— ИСХОДНЫЙ МАТЕРИАЛ —
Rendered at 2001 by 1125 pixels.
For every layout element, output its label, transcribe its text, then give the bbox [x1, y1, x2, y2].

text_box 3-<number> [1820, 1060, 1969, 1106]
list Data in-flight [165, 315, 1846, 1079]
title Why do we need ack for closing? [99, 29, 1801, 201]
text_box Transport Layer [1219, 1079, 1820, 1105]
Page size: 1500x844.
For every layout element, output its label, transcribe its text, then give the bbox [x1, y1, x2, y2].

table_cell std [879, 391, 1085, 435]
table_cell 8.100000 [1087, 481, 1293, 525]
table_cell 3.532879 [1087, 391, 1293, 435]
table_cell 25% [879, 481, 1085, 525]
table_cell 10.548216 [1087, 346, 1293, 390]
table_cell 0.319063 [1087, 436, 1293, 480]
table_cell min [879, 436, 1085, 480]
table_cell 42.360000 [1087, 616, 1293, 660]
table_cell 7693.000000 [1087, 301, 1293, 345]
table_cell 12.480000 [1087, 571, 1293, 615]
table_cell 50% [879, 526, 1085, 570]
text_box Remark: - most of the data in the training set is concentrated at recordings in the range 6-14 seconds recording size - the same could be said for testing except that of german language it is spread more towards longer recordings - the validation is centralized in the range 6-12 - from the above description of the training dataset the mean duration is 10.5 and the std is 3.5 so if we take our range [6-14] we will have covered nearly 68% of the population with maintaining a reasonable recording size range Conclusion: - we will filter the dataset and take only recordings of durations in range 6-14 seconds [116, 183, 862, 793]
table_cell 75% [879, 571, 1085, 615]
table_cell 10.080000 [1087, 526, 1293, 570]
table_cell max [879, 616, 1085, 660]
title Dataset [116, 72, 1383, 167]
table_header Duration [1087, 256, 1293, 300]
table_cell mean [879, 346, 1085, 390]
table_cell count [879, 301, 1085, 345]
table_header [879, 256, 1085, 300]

— УСЛОВИЕ ЗАДАНИЯ —
Продублируйте все приведённые выше данные строка в строку, ничего не меняя.

— РЕШЕНИЕ ЗАДАЧИ —
Rendered at 2001 by 1125 pixels.
For every layout element, output its label, transcribe its text, then give the bbox [x1, y1, x2, y2].

text_box 3-<number> [1820, 1060, 1969, 1106]
list Data in-flight [165, 315, 1846, 1079]
title Why do we need ack for closing? [99, 29, 1801, 201]
text_box Transport Layer [1219, 1079, 1820, 1105]
Page size: 1500x844.
For every layout element, output its label, transcribe its text, then give the bbox [x1, y1, x2, y2].

table_cell std [879, 391, 1085, 435]
table_cell 8.100000 [1087, 481, 1293, 525]
table_cell 3.532879 [1087, 391, 1293, 435]
table_cell 25% [879, 481, 1085, 525]
table_cell 10.548216 [1087, 346, 1293, 390]
table_cell 0.319063 [1087, 436, 1293, 480]
table_cell min [879, 436, 1085, 480]
table_cell 42.360000 [1087, 616, 1293, 660]
table_cell 7693.000000 [1087, 301, 1293, 345]
table_cell 12.480000 [1087, 571, 1293, 615]
table_cell 50% [879, 526, 1085, 570]
text_box Remark: - most of the data in the training set is concentrated at recordings in the range 6-14 seconds recording size - the same could be said for testing except that of german language it is spread more towards longer recordings - the validation is centralized in the range 6-12 - from the above description of the training dataset the mean duration is 10.5 and the std is 3.5 so if we take our range [6-14] we will have covered nearly 68% of the population with maintaining a reasonable recording size range Conclusion: - we will filter the dataset and take only recordings of durations in range 6-14 seconds [116, 183, 862, 793]
table_cell 75% [879, 571, 1085, 615]
table_cell 10.080000 [1087, 526, 1293, 570]
table_cell max [879, 616, 1085, 660]
title Dataset [116, 72, 1383, 167]
table_header Duration [1087, 256, 1293, 300]
table_cell mean [879, 346, 1085, 390]
table_cell count [879, 301, 1085, 345]
table_header [879, 256, 1085, 300]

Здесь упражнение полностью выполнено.